Pırlantanın geçmişini inceleyecek olursak çok eski yıllara dayanmaktadır. Tarih öncesi devirlerde oluşmuştur. Bugün dünyanın en genç pırlantası dokuz yüz milyon yaşında, en yaşlısı ise üç milyar yaşındadır. Öneminin neden bu kadar büyük olduğunu buradan anlayabiliriz. Pırlantanın ham maddesi elmastır. Genel kanı olarak kafamızda hep pırlanta ve elmasın faklı iki taş olduğunu düşünürüz. Oysaki pırlanta elmasın işlenmiş halidir. Elmas doğadan çıktığı haliyle bulunur. Ve insanın tanıdığı en sert doğal maddedir. Bir elması yalnızca başka bir elmas kesebilir.
Pırlanta ise elmasın şekil verilmiş halidir. 1919 yılında Marcel Tolkowsky tarafından yaratılan kesime pırlanta ismi verilmiştir. Bizim ülkemizde bu kesim gül kesimi olarak da bilinir. Dünyanın en büyük elması Güney Afrika’da bulunur. Ve ölçü birimi olarak karat kullanılır. Kesilmeden öncede üç bin yüz altı karat ağırlığındaydı. Elmasın içine girebilen tek şey ışıktır. Şekil verilmesiyle oluşan pırlanta dediğimiz değerli taş ise üç bölümden oluşmaktadır. Bunlar; taç, kemer ve külahtır. Taç, kemerin üstünde bulunan bölümdür ve otuz faset bulunur. Külah ise kemerin alt kısmını oluşturur ve yirmi dört faset bulunur. Kemer kalınlığı pırlantanın ağırlığını etkiler.

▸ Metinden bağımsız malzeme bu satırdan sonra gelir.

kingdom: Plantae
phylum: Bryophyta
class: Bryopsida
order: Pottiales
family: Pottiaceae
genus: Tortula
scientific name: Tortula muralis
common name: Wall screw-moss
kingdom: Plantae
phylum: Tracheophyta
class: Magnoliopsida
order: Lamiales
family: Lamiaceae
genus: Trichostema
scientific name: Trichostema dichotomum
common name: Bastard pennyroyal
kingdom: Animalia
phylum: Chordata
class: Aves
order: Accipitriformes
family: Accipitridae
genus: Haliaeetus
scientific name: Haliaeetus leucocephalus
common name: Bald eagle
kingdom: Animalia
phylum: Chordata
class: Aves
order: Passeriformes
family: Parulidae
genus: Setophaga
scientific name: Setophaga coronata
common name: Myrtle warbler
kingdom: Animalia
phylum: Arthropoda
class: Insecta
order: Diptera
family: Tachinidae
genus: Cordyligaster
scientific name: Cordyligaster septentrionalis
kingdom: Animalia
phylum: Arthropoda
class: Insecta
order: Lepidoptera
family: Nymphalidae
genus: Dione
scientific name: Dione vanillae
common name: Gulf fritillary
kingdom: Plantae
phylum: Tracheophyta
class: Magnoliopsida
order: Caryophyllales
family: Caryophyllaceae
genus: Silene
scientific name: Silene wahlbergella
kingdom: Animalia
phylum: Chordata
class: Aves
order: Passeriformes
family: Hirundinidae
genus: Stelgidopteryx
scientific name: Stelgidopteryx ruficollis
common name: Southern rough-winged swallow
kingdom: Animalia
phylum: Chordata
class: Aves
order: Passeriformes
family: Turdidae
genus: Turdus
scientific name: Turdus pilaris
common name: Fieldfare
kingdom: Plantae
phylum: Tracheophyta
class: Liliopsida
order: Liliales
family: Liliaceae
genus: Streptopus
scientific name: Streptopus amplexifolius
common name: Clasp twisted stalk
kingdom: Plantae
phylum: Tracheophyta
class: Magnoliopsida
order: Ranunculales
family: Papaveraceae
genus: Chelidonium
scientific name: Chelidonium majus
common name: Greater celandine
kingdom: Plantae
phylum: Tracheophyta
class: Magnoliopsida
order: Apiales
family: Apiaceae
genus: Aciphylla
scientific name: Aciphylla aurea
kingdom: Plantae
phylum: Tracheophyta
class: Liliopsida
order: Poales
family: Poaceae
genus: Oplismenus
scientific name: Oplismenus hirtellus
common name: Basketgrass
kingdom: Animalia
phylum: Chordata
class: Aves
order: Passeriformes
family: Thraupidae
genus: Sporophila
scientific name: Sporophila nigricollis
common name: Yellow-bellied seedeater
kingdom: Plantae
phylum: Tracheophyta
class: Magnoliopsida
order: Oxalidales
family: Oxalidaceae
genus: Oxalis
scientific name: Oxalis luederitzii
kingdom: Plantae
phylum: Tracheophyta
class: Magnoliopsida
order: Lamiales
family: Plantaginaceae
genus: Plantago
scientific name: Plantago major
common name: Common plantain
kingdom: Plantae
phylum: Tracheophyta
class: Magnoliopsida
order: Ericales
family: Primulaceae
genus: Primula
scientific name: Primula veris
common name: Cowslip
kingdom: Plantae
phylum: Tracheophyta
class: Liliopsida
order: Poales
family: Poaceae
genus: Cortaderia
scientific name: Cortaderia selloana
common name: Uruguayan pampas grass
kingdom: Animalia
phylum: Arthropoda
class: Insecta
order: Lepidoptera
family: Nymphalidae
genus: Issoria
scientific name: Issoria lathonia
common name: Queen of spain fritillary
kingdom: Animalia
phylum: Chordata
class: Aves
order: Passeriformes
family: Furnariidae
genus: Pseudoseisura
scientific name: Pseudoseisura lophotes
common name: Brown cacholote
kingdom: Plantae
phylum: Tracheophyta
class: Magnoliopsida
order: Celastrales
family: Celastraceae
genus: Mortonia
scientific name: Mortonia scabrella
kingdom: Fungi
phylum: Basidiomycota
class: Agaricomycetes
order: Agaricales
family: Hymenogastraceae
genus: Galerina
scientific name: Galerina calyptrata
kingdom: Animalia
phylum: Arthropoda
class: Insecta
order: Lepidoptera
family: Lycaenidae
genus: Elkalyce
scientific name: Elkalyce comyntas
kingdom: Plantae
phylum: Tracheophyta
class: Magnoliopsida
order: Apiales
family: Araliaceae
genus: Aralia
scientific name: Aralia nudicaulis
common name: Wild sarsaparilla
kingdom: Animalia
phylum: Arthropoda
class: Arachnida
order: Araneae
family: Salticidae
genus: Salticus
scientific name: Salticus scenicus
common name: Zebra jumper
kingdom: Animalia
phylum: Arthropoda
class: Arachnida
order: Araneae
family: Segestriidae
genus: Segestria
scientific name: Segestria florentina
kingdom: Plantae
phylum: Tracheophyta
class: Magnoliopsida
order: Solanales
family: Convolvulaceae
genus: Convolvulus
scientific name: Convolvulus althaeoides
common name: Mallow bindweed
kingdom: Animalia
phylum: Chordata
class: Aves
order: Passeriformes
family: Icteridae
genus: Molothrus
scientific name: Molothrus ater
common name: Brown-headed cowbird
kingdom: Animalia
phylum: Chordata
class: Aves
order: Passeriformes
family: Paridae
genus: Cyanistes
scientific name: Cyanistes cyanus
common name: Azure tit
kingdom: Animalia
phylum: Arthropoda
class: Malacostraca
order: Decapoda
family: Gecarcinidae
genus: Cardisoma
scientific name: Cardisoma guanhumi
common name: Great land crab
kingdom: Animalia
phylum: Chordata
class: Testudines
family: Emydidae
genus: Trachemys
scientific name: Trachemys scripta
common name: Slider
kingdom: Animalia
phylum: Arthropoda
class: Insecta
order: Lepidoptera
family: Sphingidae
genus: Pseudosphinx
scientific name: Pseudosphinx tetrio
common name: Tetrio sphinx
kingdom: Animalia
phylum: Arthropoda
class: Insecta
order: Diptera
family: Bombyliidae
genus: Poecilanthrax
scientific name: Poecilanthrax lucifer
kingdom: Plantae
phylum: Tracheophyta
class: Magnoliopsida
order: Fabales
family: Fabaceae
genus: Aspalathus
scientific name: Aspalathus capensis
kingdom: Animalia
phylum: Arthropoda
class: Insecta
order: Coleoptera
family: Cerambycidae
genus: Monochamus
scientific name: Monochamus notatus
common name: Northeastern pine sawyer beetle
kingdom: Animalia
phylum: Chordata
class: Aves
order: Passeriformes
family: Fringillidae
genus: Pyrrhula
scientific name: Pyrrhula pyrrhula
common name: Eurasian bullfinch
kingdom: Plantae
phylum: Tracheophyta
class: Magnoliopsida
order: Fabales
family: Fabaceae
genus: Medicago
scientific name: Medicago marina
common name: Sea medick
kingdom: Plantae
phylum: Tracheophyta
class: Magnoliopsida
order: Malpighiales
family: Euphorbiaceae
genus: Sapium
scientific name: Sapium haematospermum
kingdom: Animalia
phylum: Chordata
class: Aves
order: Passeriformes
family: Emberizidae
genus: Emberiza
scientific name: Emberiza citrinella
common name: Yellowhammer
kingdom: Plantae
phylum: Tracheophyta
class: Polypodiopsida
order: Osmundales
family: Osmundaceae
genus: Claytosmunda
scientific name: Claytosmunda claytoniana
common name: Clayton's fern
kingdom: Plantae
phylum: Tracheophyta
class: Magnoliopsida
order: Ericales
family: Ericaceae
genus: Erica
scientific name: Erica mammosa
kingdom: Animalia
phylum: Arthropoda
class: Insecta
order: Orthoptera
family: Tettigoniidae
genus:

Pırlantalarda 4c kuralı vardır. Bu özelliklere göre kalite sınıflandırması yapılır. Bu dört ayırıcı özellikler; kullanılan kesim, renk, berraklık ve karattır. Her ayırıcı unsurunda kendi arasında ayrımları bulunmaktadır. Günümüzde değeri, uluslar arası borsalarda 4c ye göre düzenlenip, belirlenir.